In the previous articles in this series, we saw that there are a variety of different methods for selecting features, ranging from filters to embedded methods.

We also saw that each method has its own advantages and drawbacks. Therefore, machine learning engineers should consider ways to combine the advantage of these methods in order to perform the best features selection process possible. Here, we’ll explore a few hybrid methods that attempt to do just that.

Hybrid Methods: Definition

The definition here is quite simple—rather than using a single approach to select feature subsets as the previous methods do, hybrid methods combine the different approaches to get the best possible feature subset.

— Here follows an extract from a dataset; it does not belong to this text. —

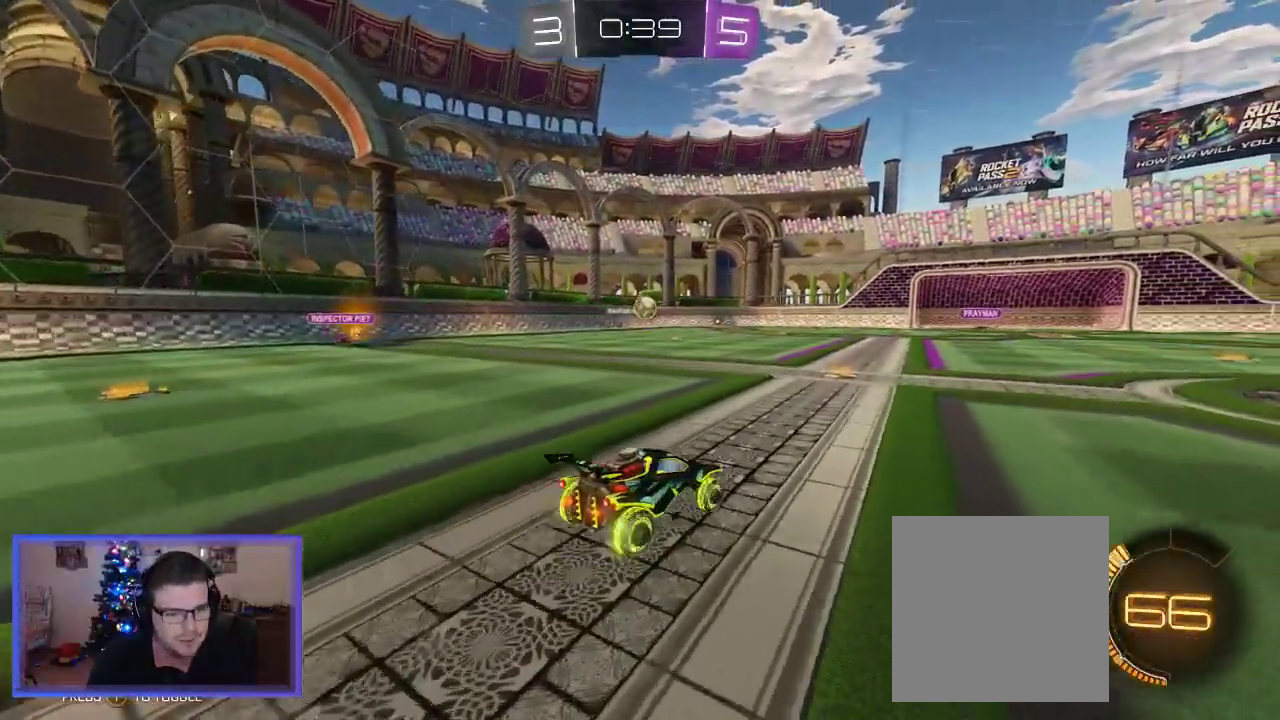
{"buttons": ["B", "R2"], "left_stick": "center", "right_stick": "center", "events": [[50, "left_stick", "center"], [250, "left_stick", "left"], [417, "left_stick", "center"], [450, "B", "down"]]}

The way to combine these approaches is up to the engineer, given that you have a lot of methods in your toolbox. You can, for example, start by performing filter methods by eliminating constant, quasi-constant and duplicated features. Then, in the second step, you could use wrapper methods to select the best feature subset from the previous step. This is just one simple, high-level approach.

We’ll explore a few different hybrid methods in this article, but the idea is to combine weaker methods to end up with a more powerful one.

Hybrid Methods: Advantages

The big advantage that hybrid methods offer is that they take the best advantages from other feature selection methods, and as such, can reduce their disadvantages. This can (and hopefully will) result in:

  • High performance and accuracy
  • Better computational complexity than wrapper methods
  • Models that are more flexible and robust against high dimensional data

For a complete guide of Feature Selection & Feature Engineering in one book, you can check this link.


Hybrid Methods: Process

The process of creating hybrid feature selection methods depends on what you choose to combine. The main priority is to select the methods you’re going to use, then to follow their processes.

In the following sections, you’ll see how we can combine methods, starting with wrapper approaches since they provide the best feature subset most of the time.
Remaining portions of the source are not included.